Numerical and Analytical Takeoff Field Length Calculations for Jet Aircraft

Purpose - The greater of two distances (Balanced Field Length or Takeoff Distance +15%) results in the Takeoff Field Length (TOFL). The TOFL is a takeoff distance with safety margins according to Certification Standards for Large Aeroplanes by EASA (CS-25) and FAA (FAR Part 25). Simple analytical approximations for the TOFL are checked against more demanding numerical simulations to determine the validity of the simple solutions and to implement adjustments for them as necessary. --- Methodology - The differential equation of the aircraft's acceleration is solved in MATLAB together with varying engine failure speeds. Analytical calculations of the Balanced Field Length by Torenbeek, Kundu, and Loftin are investigated. This includes the evaluation of statistical data. --- Findings - Analytical approximations deviate by 0.1% to 28.2% from the numerical solution. The most accurate analytical approximation is the simple method proposed by Loftin based on statistics. It shows deviations of less than 5.4%. The results confirm that the TOFL for jets with four engines is determined by the Takeoff Distance +15%, while for jets with two engines, the Balanced Field Length is decisive for TOFL. --- Research limitations - Simplifying assumptions had to be made e.g. regarding rotation time and speed, flap geometry, and asymmetric drag. While ground distances were solved numerically from acceleration and deceleration, air distance and rotation distance had to be determined analytically. --- Practical implications - A reliable and tested analytical procedure is useful for quick aircraft performance estimates and to include an inverse TOFL method into aircraft preliminary sizing. --- Originality - This seems to be the first report to provide a systematic check of available analytical approximations for the TOFL in comparison with a numerical solution.

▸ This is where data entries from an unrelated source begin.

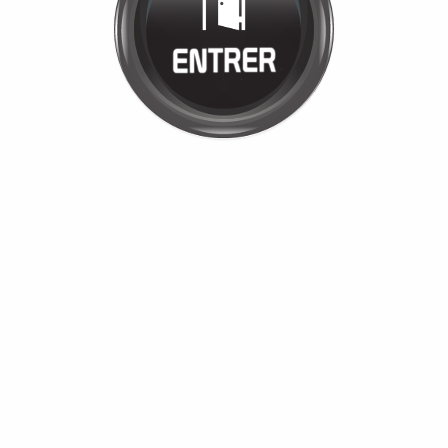
JULIE CARPIO
Cliquez pour entrer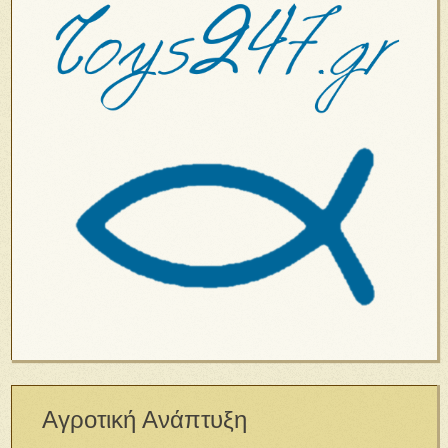
Αγροτική Ανάπτυξη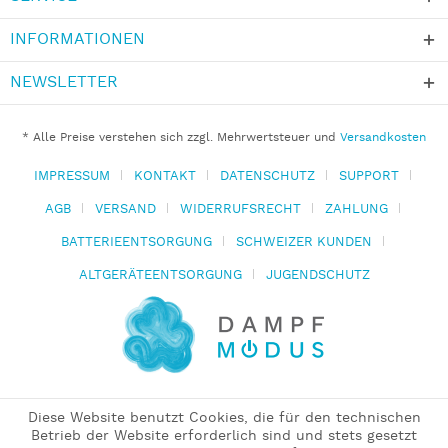
INFORMATIONEN
NEWSLETTER
* Alle Preise verstehen sich zzgl. Mehrwertsteuer und
Versandkosten
IMPRESSUM
KONTAKT
DATENSCHUTZ
SUPPORT
AGB
VERSAND
WIDERRUFSRECHT
ZAHLUNG
BATTERIEENTSORGUNG
SCHWEIZER KUNDEN
ALTGERÄTEENTSORGUNG
JUGENDSCHUTZ
Diese Website benutzt Cookies, die für den technischen
Betrieb der Website erforderlich sind und stets gesetzt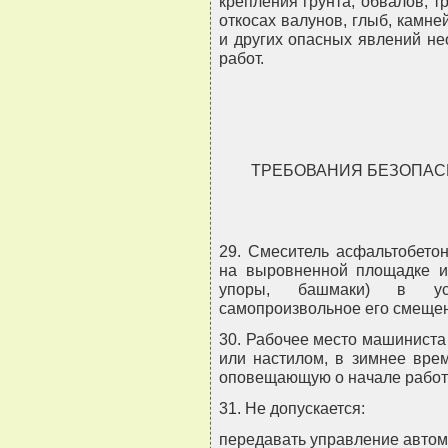
крепления грунта, обвалов, 
откосах валунов, глыб, камне
и других опасных явлений не
работ.
ТРЕБОВАНИЯ БЕЗОПАС
29. Смеситель асфальтобето
на выровненной площадке и
упоры, башмаки) в уст
самопроизвольное его смеще
30. Рабочее место машиниста
или настилом, в зимнее врем
оповещающую о начале рабо
31. Не допускается:
передавать управление автом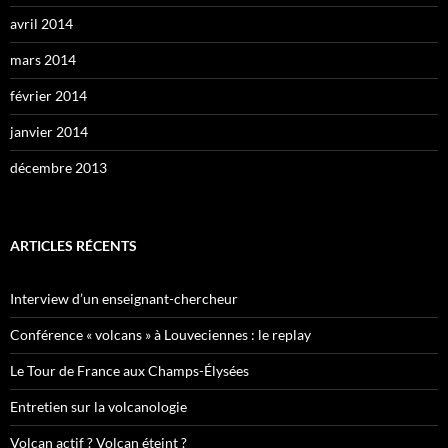
avril 2014
mars 2014
février 2014
janvier 2014
décembre 2013
ARTICLES RÉCENTS
Interview d’un enseignant-chercheur
Conférence « volcans » à Louveciennes : le replay
Le Tour de France aux Champs-Élysées
Entretien sur la volcanologie
Volcan actif ? Volcan éteint ?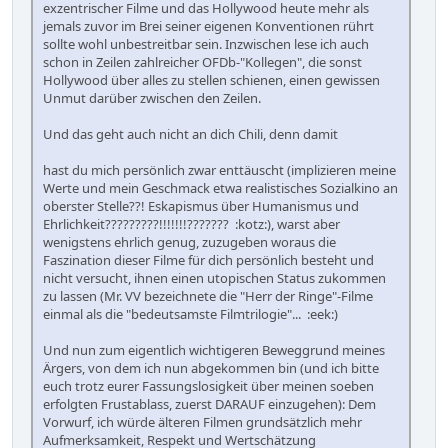
exzentrischer Filme und das Hollywood heute mehr als
jemals zuvor im Brei seiner eigenen Konventionen rührt
sollte wohl unbestreitbar sein. Inzwischen lese ich auch
schon in Zeilen zahlreicher OFDb-"Kollegen", die sonst
Hollywood über alles zu stellen schienen, einen gewissen
Unmut darüber zwischen den Zeilen.
Und das geht auch nicht an dich Chili, denn damit
hast du mich persönlich zwar enttäuscht (implizieren meine
Werte und mein Geschmack etwa realistisches Sozialkino an
oberster Stelle??! Eskapismus über Humanismus und
Ehrlichkeit?????????!!!!!!!??????? :kotz:), warst aber
wenigstens ehrlich genug, zuzugeben woraus die
Faszination dieser Filme für dich persönlich besteht und
nicht versucht, ihnen einen utopischen Status zukommen
zu lassen (Mr. VV bezeichnete die "Herr der Ringe"-Filme
einmal als die "bedeutsamste Filmtrilogie"... :eek:)
Und nun zum eigentlich wichtigeren Beweggrund meines
Ärgers, von dem ich nun abgekommen bin (und ich bitte
euch trotz eurer Fassungslosigkeit über meinen soeben
erfolgten Frustablass, zuerst DARAUF einzugehen): Dem
Vorwurf, ich würde älteren Filmen grundsätzlich mehr
Aufmerksamkeit, Respekt und Wertschätzung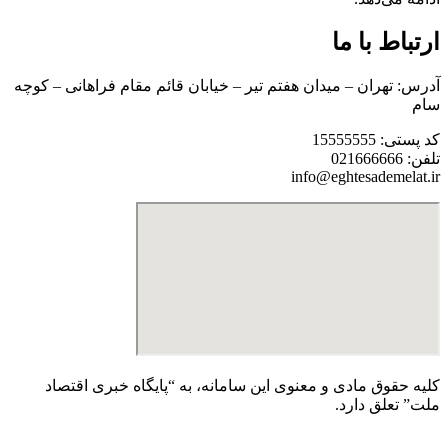
ارتباط با ما
آدرس: تهران – میدان هفتم تیر – خیابان قائم مقام فراهانی – کوچه
سام
کد پستی: 15555555
تلفن: 021666666
info@eghtesademelat.ir
کلیه حقوق مادی و معنوی این سامانه، به “پایگاه خبری اقتصاد
ملت” تعلق دارد.
Design By: kiapic.ir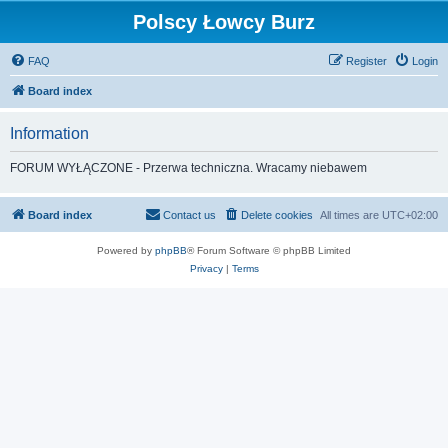
Polscy Łowcy Burz
FAQ
Register
Login
Board index
Information
FORUM WYŁĄCZONE - Przerwa techniczna. Wracamy niebawem
Board index
Contact us
Delete cookies
All times are
UTC+02:00
Powered by
phpBB
® Forum Software © phpBB Limited
Privacy
|
Terms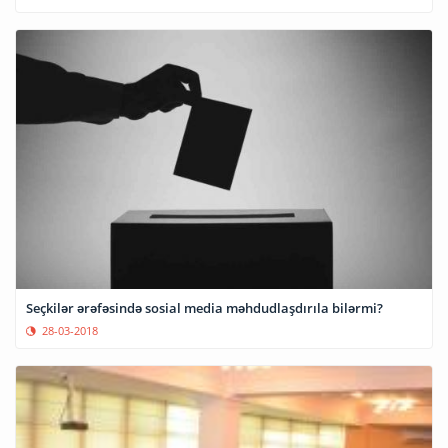
Seçkilər ərəfəsində sosial media məhdudlaşdırıla bilərmi?
28-03-2018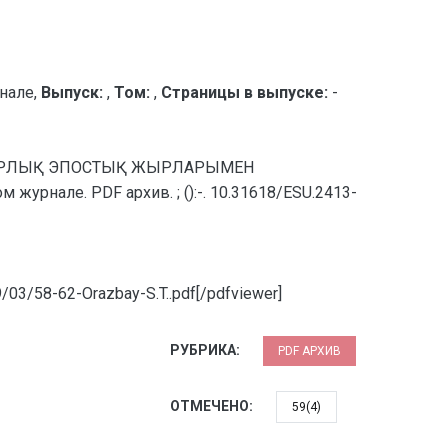
нале,
Выпуск:
,
Том:
,
Страницы в выпуске:
-
 БАТЫРЛЫҚ ЭПОСТЫҚ ЖЫРЛАРЫМЕН
урнале. PDF архив. ; ():-. 10.31618/ESU.2413-
/03/58-62-Orazbay-S.T..pdf[/pdfviewer]
РУБРИКА:
PDF АРХИВ
ОТМЕЧЕНО:
59(4)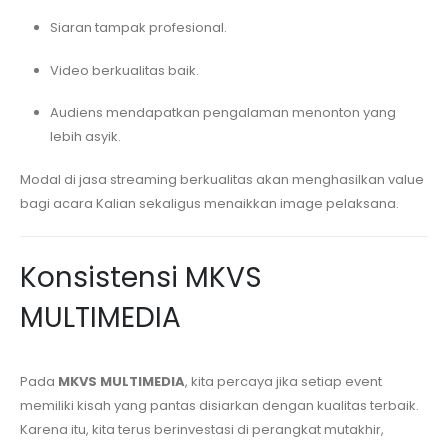
Siaran tampak profesional.
Video berkualitas baik.
Audiens mendapatkan pengalaman menonton yang
lebih asyik.
Modal di jasa streaming berkualitas akan menghasilkan value
bagi acara Kalian sekaligus menaikkan image pelaksana.
Konsistensi MKVS
MULTIMEDIA
Pada
MKVS MULTIMEDIA
, kita percaya jika setiap event
memiliki kisah yang pantas disiarkan dengan kualitas terbaik.
Karena itu, kita terus berinvestasi di perangkat mutakhir,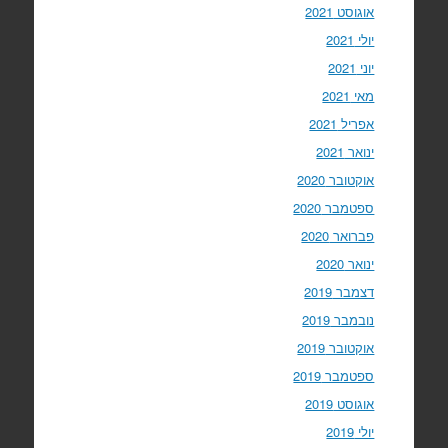
אוגוסט 2021
יולי 2021
יוני 2021
מאי 2021
אפריל 2021
ינואר 2021
אוקטובר 2020
ספטמבר 2020
פברואר 2020
ינואר 2020
דצמבר 2019
נובמבר 2019
אוקטובר 2019
ספטמבר 2019
אוגוסט 2019
יולי 2019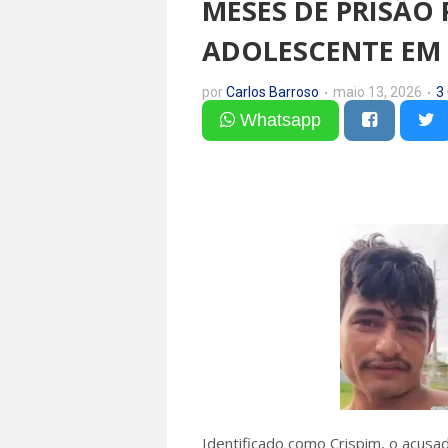
MESES DE PRISÃO
ADOLESCENTE EM 
por
Carlos Barroso
maio 13, 2026
3
Whatsapp
Identificado como Crispim, o acusa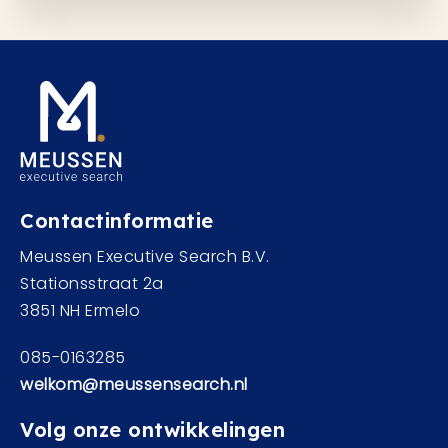
Contactinformatie
Meussen Executive Search B.V.
Stationsstraat 2a
3851 NH Ermelo
085-0163285
welkom@meussensearch.nl
Volg onze ontwikkelingen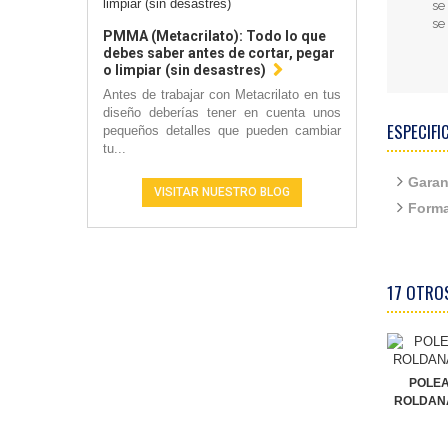
se
se
PMMA (Metacrilato): Todo lo que
debes saber antes de cortar, pegar
o limpiar (sin desastres)
Antes de trabajar con Metacrilato en tus
diseño deberías tener en cuenta unos
ESPECIFI
pequeños detalles que pueden cambiar
tu...
Garan
VISITAR NUESTRO BLOG
Forma
17 OTRO
POLEA
ROLDAN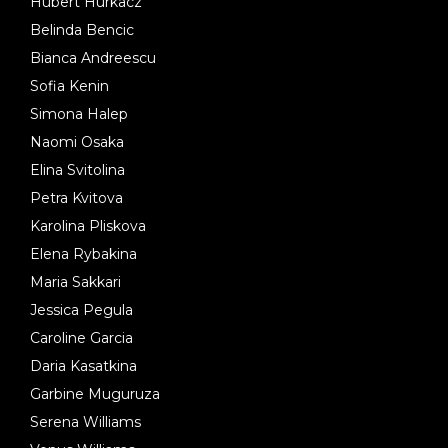
Hubert Hurkacz
Belinda Bencic
Bianca Andreescu
Sofia Kenin
Simona Halep
Naomi Osaka
Elina Svitolina
Petra Kvitova
Karolina Pliskova
Elena Rybakina
Maria Sakkari
Jessica Pegula
Caroline Garcia
Daria Kasatkina
Garbine Muguruza
Serena Williams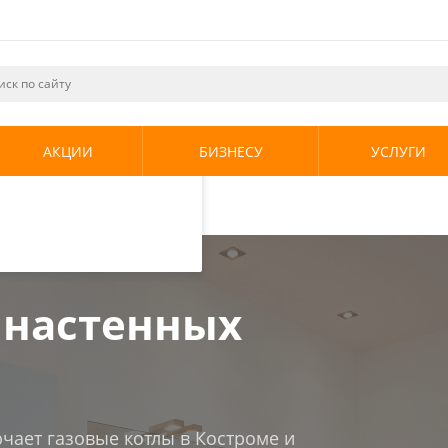
ециалистами и
те. Продолжая
его использования.
АКЦИИ
БИЗНЕСУ
УСЛУГИ
енциальности
.
ка газовых настенных котлов
 настенных
ючает газовые котлы в Костроме и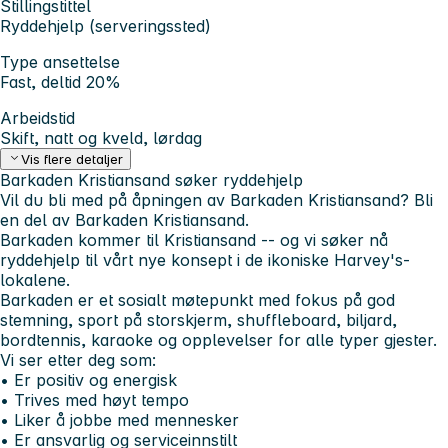
Stillingstittel
Ryddehjelp (serveringssted)
Type ansettelse
Fast, deltid 20%
Arbeidstid
Skift, natt og kveld, lørdag
Vis flere detaljer
Barkaden Kristiansand søker ryddehjelp
Vil du bli med på åpningen av Barkaden Kristiansand? Bli
en del av Barkaden Kristiansand.
Barkaden kommer til Kristiansand -- og vi søker nå
ryddehjelp til vårt nye konsept i de ikoniske Harvey's-
lokalene.
Barkaden er et sosialt møtepunkt med fokus på god
stemning, sport på storskjerm, shuffleboard, biljard,
bordtennis, karaoke og opplevelser for alle typer gjester.
Vi ser etter deg som:
• Er positiv og energisk
• Trives med høyt tempo
• Liker å jobbe med mennesker
• Er ansvarlig og serviceinnstilt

研究目的：两种距离（平衡场长(Balanced Field Length)或起飞距离加15%）中的较大值即为起飞场长(TOFL)。起飞场长是符合欧洲航空安全局(EASA)《大型飞机认证标准第25部(CS-25)》与美国联邦航空管理局(FAA)《联邦航空条例第25部(FAR Part 25)》规定的带有安全裕度的起飞距离。本研究通过高精度数值模拟对起飞场长的简易解析近似方法进行验证，以评估简易解法的有效性，并在必要时对其进行修正。---研究方法：在MATLAB中求解飞机加速度微分方程，并结合可变发动机失效速度开展分析。研究了Torenbeek、Kundu与Loftin提出的平衡场长解析计算方法，其中包含对统计数据的评估。---研究结果：解析近似方法与数值解的偏差范围为0.1%至28.2%。其中精度最高的解析近似方法为Loftin基于统计数据提出的简易方法，其偏差小于5.4%。研究结果证实，四发动机喷气式飞机的起飞场长由起飞距离加15%决定，而双发动机喷气式飞机的起飞场长则以平衡场长为决定性因素。---研究局限：本研究不得不作出若干简化假设，例如关于抬轮时间与速度、襟翼几何构型以及非对称阻力的假设。尽管地面滑跑距离可通过加减速过程进行数值求解，但空中飞行距离与抬轮距离仍需通过解析方法确定。---实际应用价值：一套经过验证的可靠解析流程，可用于快速估算飞机性能，还可将起飞场长反演方法纳入飞机初步尺寸设计环节。---研究创新性：本研究似乎是首份将现有起飞场长解析近似方法与数值解进行系统性对比验证的学术报告。